- Photos de Kevin Lynch
Sur le bord de la rivière Saint-Charles, la piste de gravier est dure. Compactée par l’usage et pétrifiée par le gel. Sous les faisceaux des lampadaires, ton souffle est visible. Une trainée de vapeur que tu laisses dans ton sillage.
Le vent est tombé avec le soleil. Les lumières du château d’eau de la Rothmans s’allument en même temps que le ciel vire à l’indigo. La rivière est devenue un miroir qui te montre la ville à l’envers.
Tu remontes vers Saint-Sauveur, guidé par les chapelets de réverbères et leurs halos jaunes. Les lampes au sodium du parc Victoria font scintiller la pelouse du terrain de soccer où s’affrontent deux équipes d’amateurs, mais le son de la partie est étouffé par le grondement des roues des skateboards dans le parc tout près.
Tu plonges dans le noir, passé le terrain de basket. Tu allumes ta lampe frontale. Quand la nuit tombe, la cité t’appartient. Les piétons sont rares. Les voitures disparues. La rumeur de la ville est devenue rassurante. Tant de gens autour de toi et pourtant tu ne vois presque personne. Seuls témoins de cette présence? Le chuintement lointain des grandes artères. Les odeurs de bouffe et d’antistatique balancées par les sorties d’air des ventilateurs de cuisinières et des sécheuses.
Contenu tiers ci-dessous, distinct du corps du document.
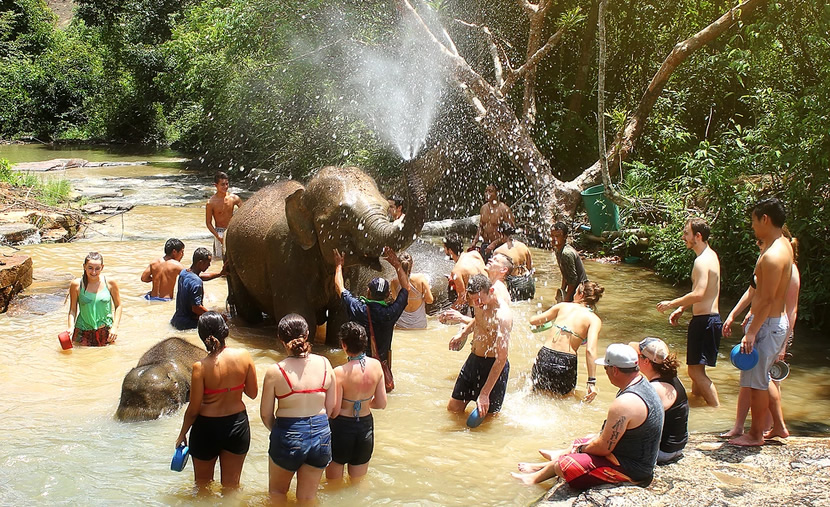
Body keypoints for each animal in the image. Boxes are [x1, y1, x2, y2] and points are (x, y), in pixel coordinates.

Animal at [225, 164, 426, 345]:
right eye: (343, 217)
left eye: (386, 209)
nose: (408, 161)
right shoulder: (283, 257)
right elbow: (301, 316)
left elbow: (340, 319)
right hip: (232, 261)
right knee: (248, 310)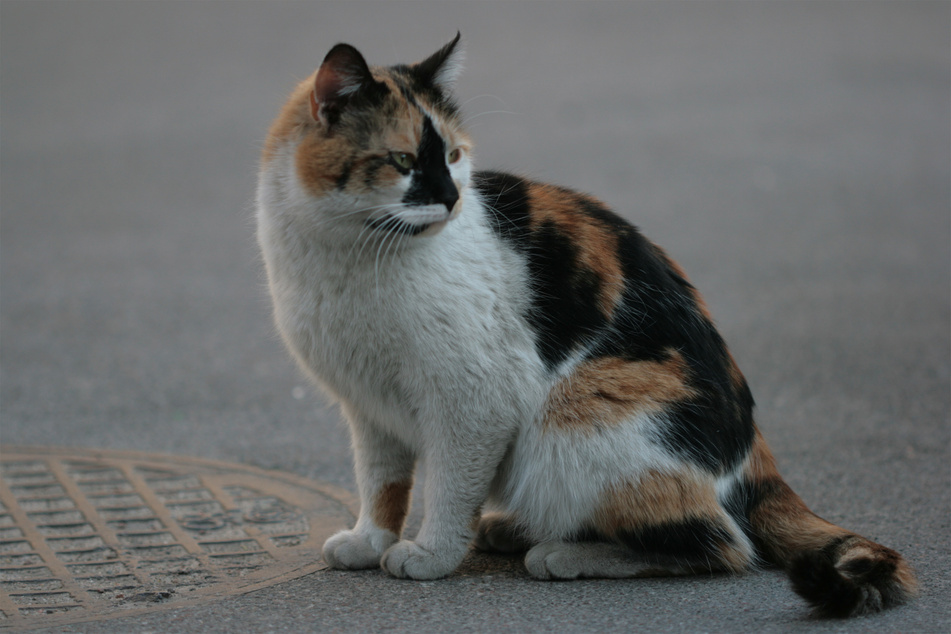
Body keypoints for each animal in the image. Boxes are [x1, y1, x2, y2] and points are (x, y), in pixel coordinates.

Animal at [256, 35, 920, 616]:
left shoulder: (474, 399)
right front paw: (370, 540)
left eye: (453, 157)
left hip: (576, 416)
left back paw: (562, 552)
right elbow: (382, 482)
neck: (347, 258)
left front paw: (430, 554)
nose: (451, 199)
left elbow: (447, 486)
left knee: (720, 542)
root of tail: (753, 454)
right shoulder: (368, 406)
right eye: (400, 162)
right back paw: (517, 530)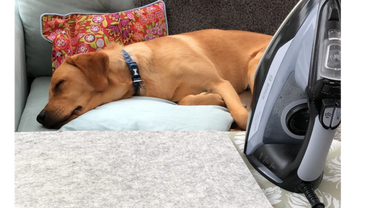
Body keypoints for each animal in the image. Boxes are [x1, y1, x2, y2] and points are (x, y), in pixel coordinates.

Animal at [36, 28, 272, 130]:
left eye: (60, 84)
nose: (39, 117)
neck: (137, 70)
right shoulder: (179, 95)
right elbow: (184, 101)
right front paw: (216, 99)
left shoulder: (220, 82)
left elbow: (241, 116)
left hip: (254, 64)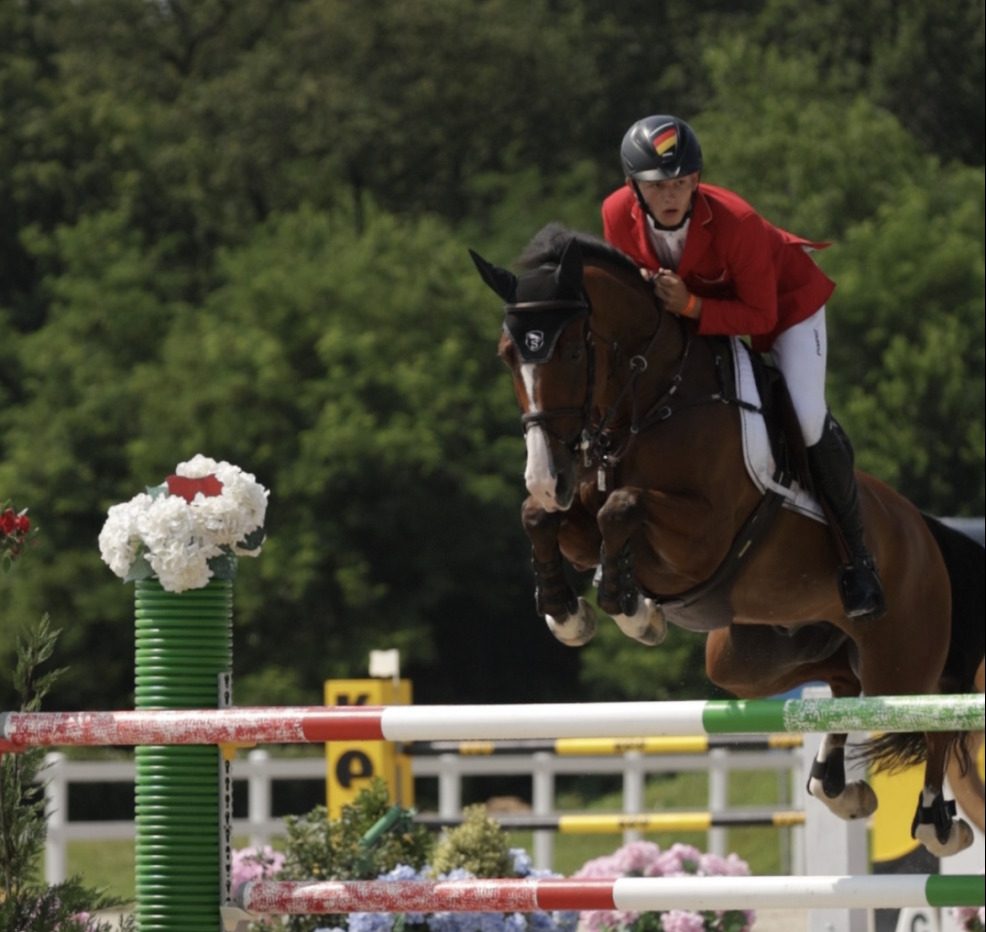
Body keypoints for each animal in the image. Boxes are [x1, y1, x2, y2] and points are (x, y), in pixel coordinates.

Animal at [468, 224, 984, 860]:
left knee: (933, 710)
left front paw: (631, 610)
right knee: (843, 685)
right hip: (751, 658)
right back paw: (838, 786)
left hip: (901, 660)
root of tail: (926, 530)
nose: (547, 476)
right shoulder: (584, 519)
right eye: (508, 355)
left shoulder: (701, 535)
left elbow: (624, 506)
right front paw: (571, 613)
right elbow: (541, 518)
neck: (653, 397)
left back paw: (938, 821)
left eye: (570, 351)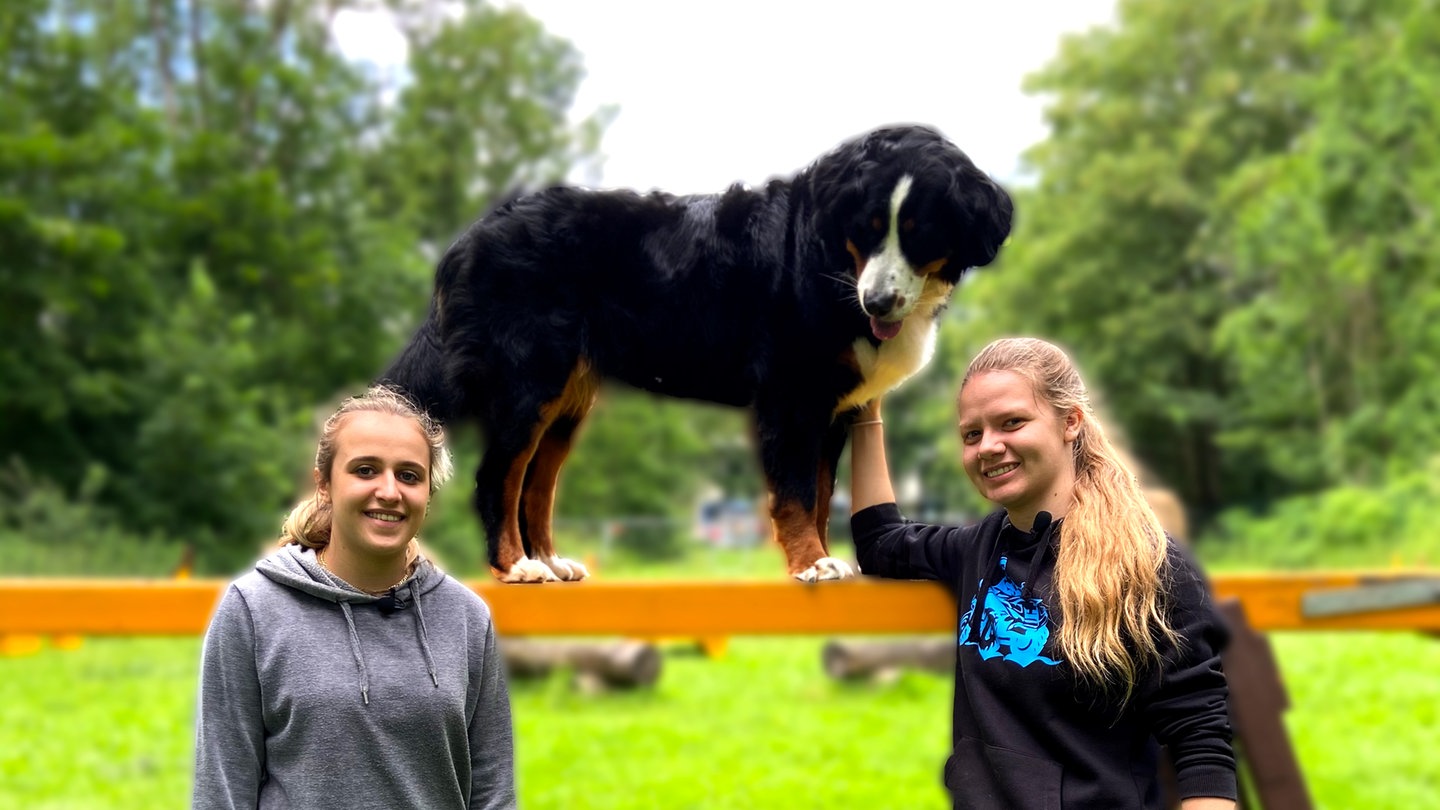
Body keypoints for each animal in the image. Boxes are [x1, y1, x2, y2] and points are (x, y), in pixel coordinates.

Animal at [383, 123, 1013, 579]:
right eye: (868, 227)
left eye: (921, 229)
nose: (878, 301)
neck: (833, 261)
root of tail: (474, 234)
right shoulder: (792, 395)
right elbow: (795, 492)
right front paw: (811, 563)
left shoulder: (832, 407)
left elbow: (820, 493)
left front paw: (824, 557)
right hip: (531, 380)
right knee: (499, 476)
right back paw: (517, 567)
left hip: (566, 400)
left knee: (537, 483)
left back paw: (550, 560)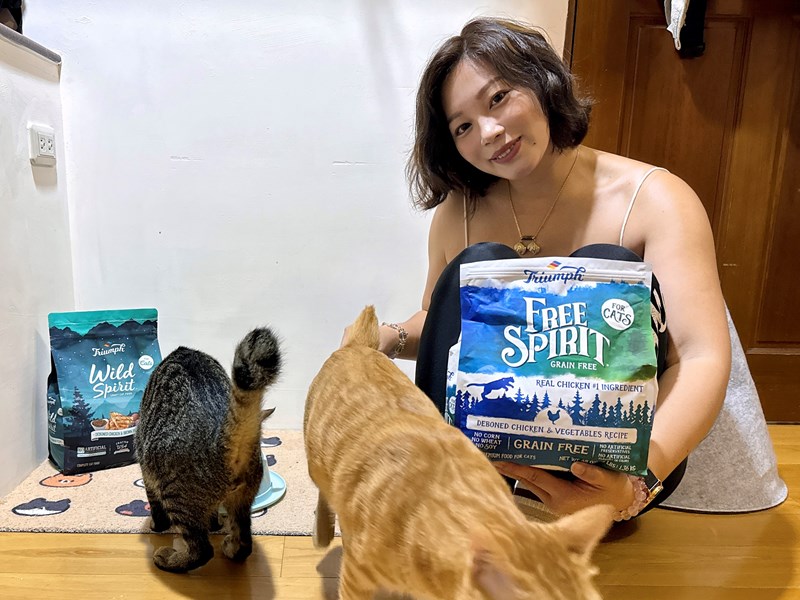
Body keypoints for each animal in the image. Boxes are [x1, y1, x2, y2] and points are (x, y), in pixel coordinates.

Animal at [136, 327, 282, 573]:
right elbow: (213, 518)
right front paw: (215, 525)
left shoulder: (146, 471)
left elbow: (155, 507)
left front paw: (156, 526)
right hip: (242, 500)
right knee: (245, 542)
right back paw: (231, 548)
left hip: (176, 496)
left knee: (202, 550)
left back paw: (171, 560)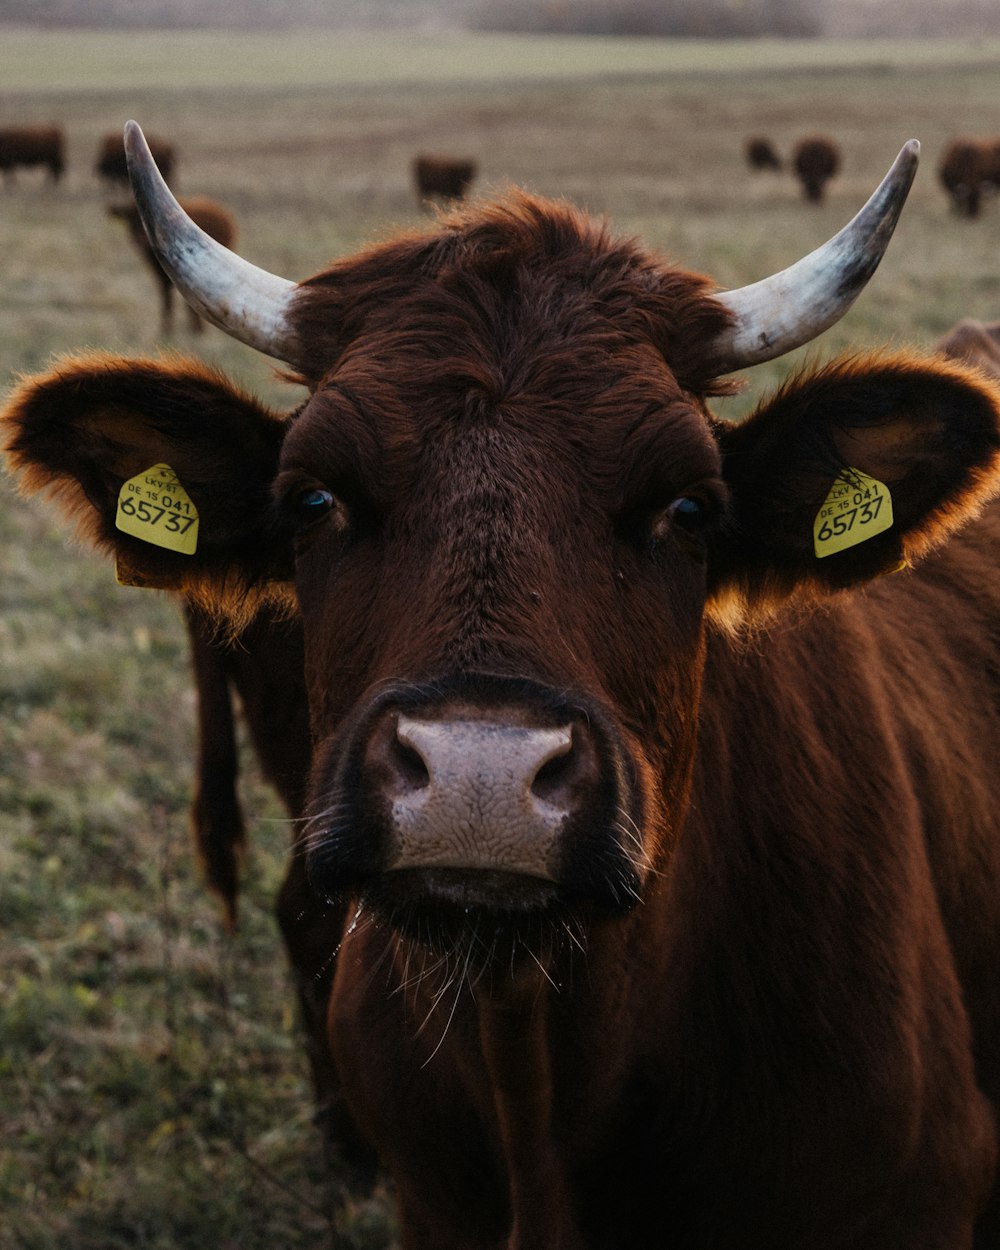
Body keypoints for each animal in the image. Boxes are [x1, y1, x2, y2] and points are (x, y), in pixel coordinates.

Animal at [108, 196, 238, 335]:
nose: (139, 239)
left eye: (139, 217)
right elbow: (167, 303)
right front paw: (167, 330)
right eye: (129, 218)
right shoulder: (164, 279)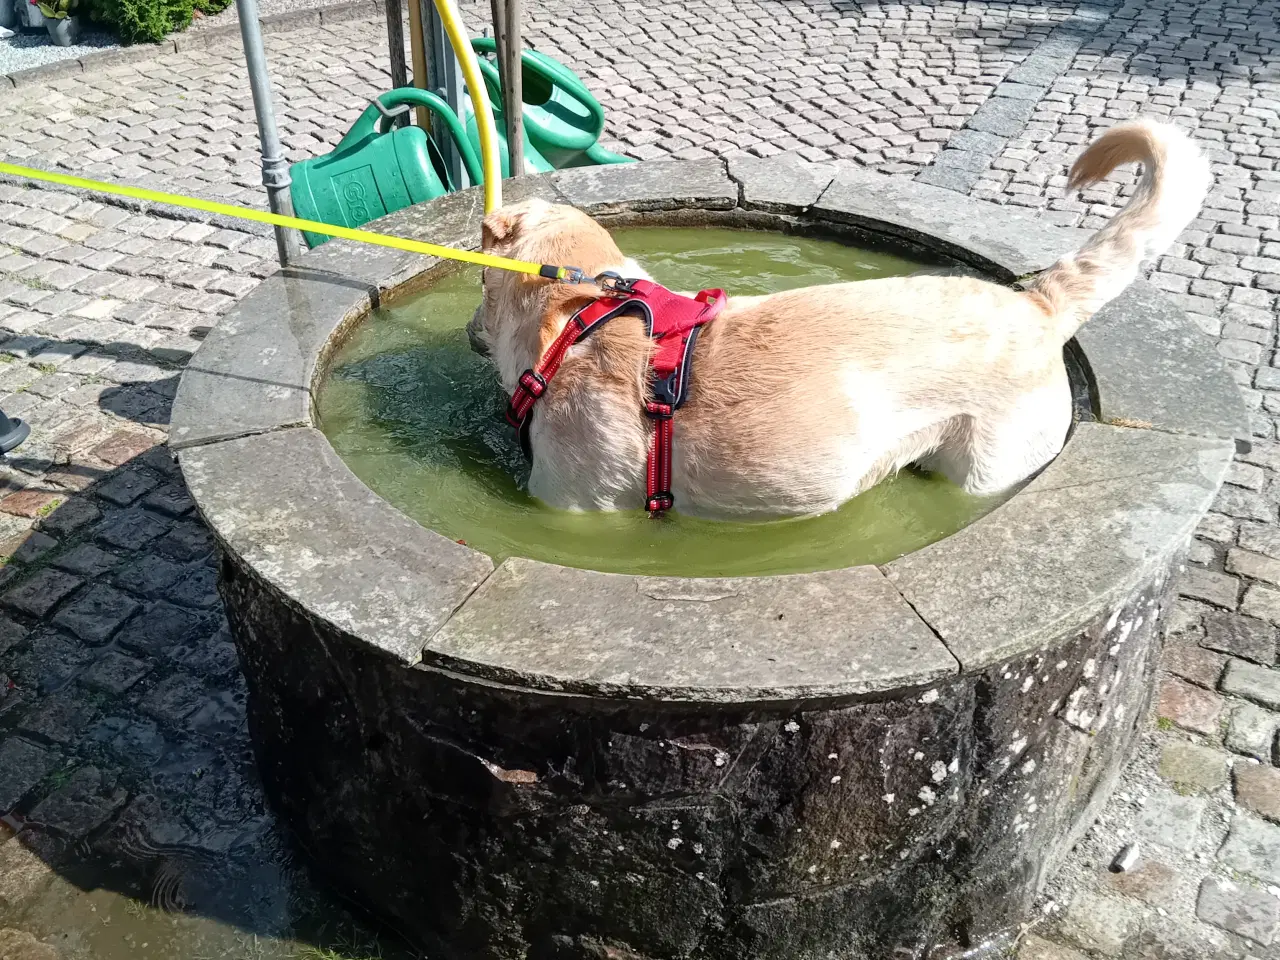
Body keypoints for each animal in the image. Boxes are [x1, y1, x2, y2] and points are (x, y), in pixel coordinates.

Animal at [468, 124, 1208, 522]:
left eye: (479, 282)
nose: (471, 331)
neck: (579, 315)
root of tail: (1038, 303)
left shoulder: (576, 509)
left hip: (987, 470)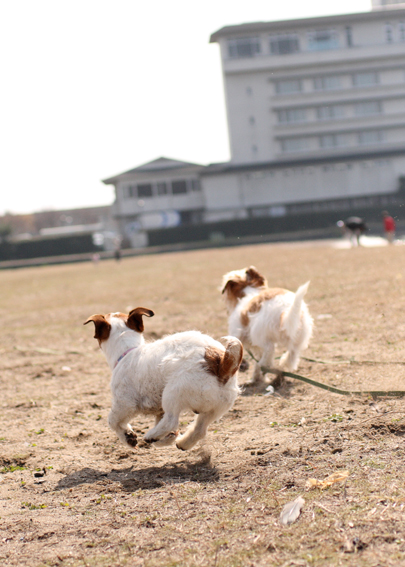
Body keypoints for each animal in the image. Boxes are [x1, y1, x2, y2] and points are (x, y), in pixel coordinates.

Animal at [83, 308, 241, 450]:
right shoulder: (159, 411)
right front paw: (166, 439)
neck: (128, 351)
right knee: (199, 430)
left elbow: (113, 421)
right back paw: (180, 442)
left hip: (173, 393)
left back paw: (151, 436)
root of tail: (222, 363)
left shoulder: (124, 403)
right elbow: (169, 434)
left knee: (171, 421)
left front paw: (128, 437)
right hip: (216, 408)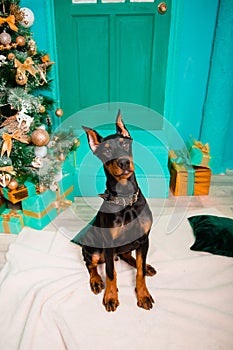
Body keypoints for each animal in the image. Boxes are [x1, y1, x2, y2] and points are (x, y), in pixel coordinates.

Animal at [72, 110, 156, 310]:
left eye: (125, 143)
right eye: (106, 150)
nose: (124, 162)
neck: (126, 200)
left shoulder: (144, 239)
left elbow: (139, 271)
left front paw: (143, 295)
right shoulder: (109, 245)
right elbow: (111, 273)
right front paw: (110, 297)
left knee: (130, 257)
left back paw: (147, 266)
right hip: (93, 250)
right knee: (91, 265)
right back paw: (96, 280)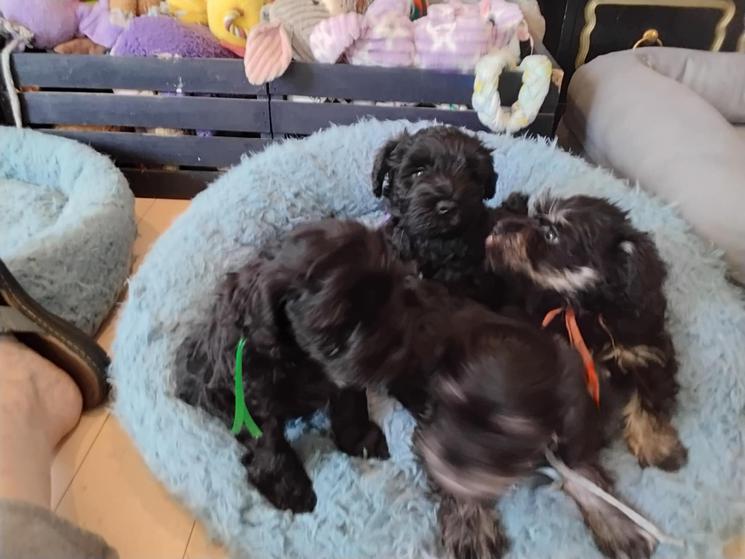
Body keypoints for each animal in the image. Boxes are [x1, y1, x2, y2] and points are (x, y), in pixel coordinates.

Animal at [485, 193, 688, 472]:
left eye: (551, 235)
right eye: (536, 218)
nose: (498, 228)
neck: (586, 308)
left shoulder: (645, 350)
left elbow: (649, 397)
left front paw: (658, 448)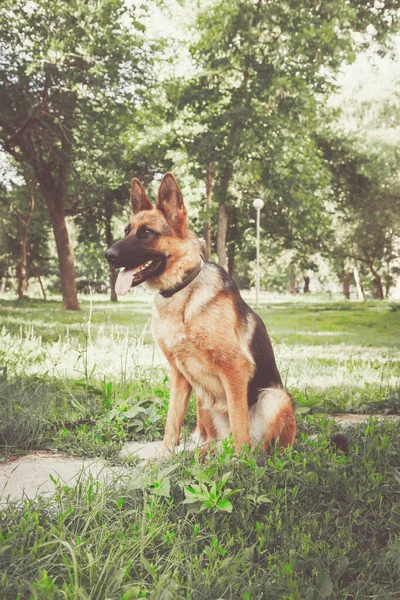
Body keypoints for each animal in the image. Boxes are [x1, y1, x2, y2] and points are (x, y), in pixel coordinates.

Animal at [106, 173, 296, 454]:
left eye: (147, 233)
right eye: (126, 231)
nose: (107, 255)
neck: (181, 291)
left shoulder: (235, 369)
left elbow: (239, 423)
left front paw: (240, 463)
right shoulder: (177, 374)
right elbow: (172, 422)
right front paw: (165, 456)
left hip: (275, 396)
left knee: (260, 446)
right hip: (203, 400)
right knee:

Tu aimes courir en te sachant entouré de ces gens. Dans ta ville.
Tu cours sans parcours précis. Ces rues te sont plus familières que les lignes de ta main. Tu empruntes l’une ou l’autre selon ton envie. Tu reviens vers l’est par Saint-Vallier. Ses trottoirs t’appartiennent. Quelques fêtards précoces sortent d’un bar de quartier. D’autres, plus loin, d’une microbrasserie. Tu t’apprêtes à prendre Saint-Joseph quand tu réalises que la haute-ville te contemple. Majestueuse. Presque inquiétante, avec ses édifices magistraux qui montent la garde.
La légère douleur que tu avais au pied est disparue. Ta foulée est leste. Tes enjambées s’allongent tandis que tu entames les derniers kilomètres qui te séparent de ton point d’arrivée. Tu perçois des morceaux de conversations, des fragments de vie. Tu vois les gens par leurs fenêtres. C’est ainsi qu’ils existent, en parallèle avec toi. Courir te permet d’avoir accès à ce qu’ils sont. Leur bonheur. Leur misère. Leur quotidien.
Même en solo, la course est un exercice social. Elle te met en contact avec le monde. Tu y retrouves le son de ta respiration en même temps que le souffle de ta ville.